## Stored data
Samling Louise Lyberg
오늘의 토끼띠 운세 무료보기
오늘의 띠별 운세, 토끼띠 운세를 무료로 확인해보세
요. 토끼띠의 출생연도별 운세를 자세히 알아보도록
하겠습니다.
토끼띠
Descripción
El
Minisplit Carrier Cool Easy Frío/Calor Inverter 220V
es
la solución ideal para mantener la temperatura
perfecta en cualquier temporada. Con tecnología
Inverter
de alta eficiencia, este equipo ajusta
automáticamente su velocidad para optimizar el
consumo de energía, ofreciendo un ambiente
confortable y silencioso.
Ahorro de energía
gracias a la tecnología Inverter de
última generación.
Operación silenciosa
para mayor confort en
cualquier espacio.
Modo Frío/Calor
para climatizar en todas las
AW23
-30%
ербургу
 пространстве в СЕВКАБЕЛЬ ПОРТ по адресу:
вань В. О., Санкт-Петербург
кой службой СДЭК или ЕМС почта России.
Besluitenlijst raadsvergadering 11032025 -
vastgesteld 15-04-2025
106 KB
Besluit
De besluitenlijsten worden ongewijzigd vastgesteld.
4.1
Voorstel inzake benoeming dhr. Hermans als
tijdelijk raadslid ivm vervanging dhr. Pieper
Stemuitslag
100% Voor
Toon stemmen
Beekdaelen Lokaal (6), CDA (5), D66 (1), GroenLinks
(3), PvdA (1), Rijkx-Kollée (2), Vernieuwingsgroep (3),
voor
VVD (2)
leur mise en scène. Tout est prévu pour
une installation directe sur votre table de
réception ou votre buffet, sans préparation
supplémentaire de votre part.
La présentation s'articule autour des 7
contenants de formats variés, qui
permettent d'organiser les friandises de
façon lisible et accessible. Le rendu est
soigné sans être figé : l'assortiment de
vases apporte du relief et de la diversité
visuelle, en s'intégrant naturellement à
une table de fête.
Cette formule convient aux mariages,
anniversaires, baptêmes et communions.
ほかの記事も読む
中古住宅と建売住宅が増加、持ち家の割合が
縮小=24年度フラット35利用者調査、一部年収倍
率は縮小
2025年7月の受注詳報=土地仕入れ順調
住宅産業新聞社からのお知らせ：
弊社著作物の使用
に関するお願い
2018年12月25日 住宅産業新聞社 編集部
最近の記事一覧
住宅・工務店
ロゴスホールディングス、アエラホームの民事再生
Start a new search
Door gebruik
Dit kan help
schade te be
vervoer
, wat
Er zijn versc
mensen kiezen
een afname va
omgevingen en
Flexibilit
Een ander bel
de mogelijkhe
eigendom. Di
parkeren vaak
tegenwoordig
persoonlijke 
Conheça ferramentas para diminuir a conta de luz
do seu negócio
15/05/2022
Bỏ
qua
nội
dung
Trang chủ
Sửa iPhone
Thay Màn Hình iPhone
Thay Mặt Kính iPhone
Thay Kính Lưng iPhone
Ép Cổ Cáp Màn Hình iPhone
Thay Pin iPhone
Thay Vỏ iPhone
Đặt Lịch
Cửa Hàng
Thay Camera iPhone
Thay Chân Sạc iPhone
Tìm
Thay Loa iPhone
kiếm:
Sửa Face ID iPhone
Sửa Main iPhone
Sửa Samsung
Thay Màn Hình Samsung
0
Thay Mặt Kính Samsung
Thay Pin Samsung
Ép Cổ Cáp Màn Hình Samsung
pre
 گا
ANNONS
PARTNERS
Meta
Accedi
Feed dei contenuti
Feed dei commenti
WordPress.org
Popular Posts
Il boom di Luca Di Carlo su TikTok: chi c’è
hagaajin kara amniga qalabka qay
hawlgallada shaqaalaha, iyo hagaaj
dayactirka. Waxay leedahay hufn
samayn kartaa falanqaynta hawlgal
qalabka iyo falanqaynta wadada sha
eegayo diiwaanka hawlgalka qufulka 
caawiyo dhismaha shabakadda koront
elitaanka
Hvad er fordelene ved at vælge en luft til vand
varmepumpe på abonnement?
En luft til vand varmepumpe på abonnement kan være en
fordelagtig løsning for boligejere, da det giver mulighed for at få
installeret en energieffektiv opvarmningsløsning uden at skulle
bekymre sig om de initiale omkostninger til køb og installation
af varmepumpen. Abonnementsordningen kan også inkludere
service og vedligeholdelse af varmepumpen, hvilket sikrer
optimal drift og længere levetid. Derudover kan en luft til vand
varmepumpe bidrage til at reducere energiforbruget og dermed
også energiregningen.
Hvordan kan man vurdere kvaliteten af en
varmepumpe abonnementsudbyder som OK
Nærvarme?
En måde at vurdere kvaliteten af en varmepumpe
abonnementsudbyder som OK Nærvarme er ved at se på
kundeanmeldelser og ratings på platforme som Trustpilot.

## What is required
The listing above should be printed again in full, unchanged.

## Your solution
Samling Louise Lyberg
오늘의 토끼띠 운세 무료보기
오늘의 띠별 운세, 토끼띠 운세를 무료로 확인해보세
요. 토끼띠의 출생연도별 운세를 자세히 알아보도록
하겠습니다.
토끼띠
Descripción
El
Minisplit Carrier Cool Easy Frío/Calor Inverter 220V
es
la solución ideal para mantener la temperatura
perfecta en cualquier temporada. Con tecnología
Inverter
de alta eficiencia, este equipo ajusta
automáticamente su velocidad para optimizar el
consumo de energía, ofreciendo un ambiente
confortable y silencioso.
Ahorro de energía
gracias a la tecnología Inverter de
última generación.
Operación silenciosa
para mayor confort en
cualquier espacio.
Modo Frío/Calor
para climatizar en todas las
AW23
-30%
ербургу
 пространстве в СЕВКАБЕЛЬ ПОРТ по адресу:
вань В. О., Санкт-Петербург
кой службой СДЭК или ЕМС почта России.
Besluitenlijst raadsvergadering 11032025 -
vastgesteld 15-04-2025
106 KB
Besluit
De besluitenlijsten worden ongewijzigd vastgesteld.
4.1
Voorstel inzake benoeming dhr. Hermans als
tijdelijk raadslid ivm vervanging dhr. Pieper
Stemuitslag
100% Voor
Toon stemmen
Beekdaelen Lokaal (6), CDA (5), D66 (1), GroenLinks
(3), PvdA (1), Rijkx-Kollée (2), Vernieuwingsgroep (3),
voor
VVD (2)
leur mise en scène. Tout est prévu pour
une installation directe sur votre table de
réception ou votre buffet, sans préparation
supplémentaire de votre part.
La présentation s'articule autour des 7
contenants de formats variés, qui
permettent d'organiser les friandises de
façon lisible et accessible. Le rendu est
soigné sans être figé : l'assortiment de
vases apporte du relief et de la diversité
visuelle, en s'intégrant naturellement à
une table de fête.
Cette formule convient aux mariages,
anniversaires, baptêmes et communions.
ほかの記事も読む
中古住宅と建売住宅が増加、持ち家の割合が
縮小=24年度フラット35利用者調査、一部年収倍
率は縮小
2025年7月の受注詳報=土地仕入れ順調
住宅産業新聞社からのお知らせ：
弊社著作物の使用
に関するお願い
2018年12月25日 住宅産業新聞社 編集部
最近の記事一覧
住宅・工務店
ロゴスホールディングス、アエラホームの民事再生
Start a new search
Door gebruik
Dit kan help
schade te be
vervoer
, wat
Er zijn versc
mensen kiezen
een afname va
omgevingen en
Flexibilit
Een ander bel
de mogelijkhe
eigendom. Di
parkeren vaak
tegenwoordig
persoonlijke 
Conheça ferramentas para diminuir a conta de luz
do seu negócio
15/05/2022
Bỏ
qua
nội
dung
Trang chủ
Sửa iPhone
Thay Màn Hình iPhone
Thay Mặt Kính iPhone
Thay Kính Lưng iPhone
Ép Cổ Cáp Màn Hình iPhone
Thay Pin iPhone
Thay Vỏ iPhone
Đặt Lịch
Cửa Hàng
Thay Camera iPhone
Thay Chân Sạc iPhone
Tìm
Thay Loa iPhone
kiếm:
Sửa Face ID iPhone
Sửa Main iPhone
Sửa Samsung
Thay Màn Hình Samsung
0
Thay Mặt Kính Samsung
Thay Pin Samsung
Ép Cổ Cáp Màn Hình Samsung
pre
 گا
ANNONS
PARTNERS
Meta
Accedi
Feed dei contenuti
Feed dei commenti
WordPress.org
Popular Posts
Il boom di Luca Di Carlo su TikTok: chi c’è
hagaajin kara amniga qalabka qay
hawlgallada shaqaalaha, iyo hagaaj
dayactirka. Waxay leedahay hufn
samayn kartaa falanqaynta hawlgal
qalabka iyo falanqaynta wadada sha
eegayo diiwaanka hawlgalka qufulka 
caawiyo dhismaha shabakadda koront
elitaanka
Hvad er fordelene ved at vælge en luft til vand
varmepumpe på abonnement?
En luft til vand varmepumpe på abonnement kan være en
fordelagtig løsning for boligejere, da det giver mulighed for at få
installeret en energieffektiv opvarmningsløsning uden at skulle
bekymre sig om de initiale omkostninger til køb og installation
af varmepumpen. Abonnementsordningen kan også inkludere
service og vedligeholdelse af varmepumpen, hvilket sikrer
optimal drift og længere levetid. Derudover kan en luft til vand
varmepumpe bidrage til at reducere energiforbruget og dermed
også energiregningen.
Hvordan kan man vurdere kvaliteten af en
varmepumpe abonnementsudbyder som OK
Nærvarme?
En måde at vurdere kvaliteten af en varmepumpe
abonnementsudbyder som OK Nærvarme er ved at se på
kundeanmeldelser og ratings på platforme som Trustpilot.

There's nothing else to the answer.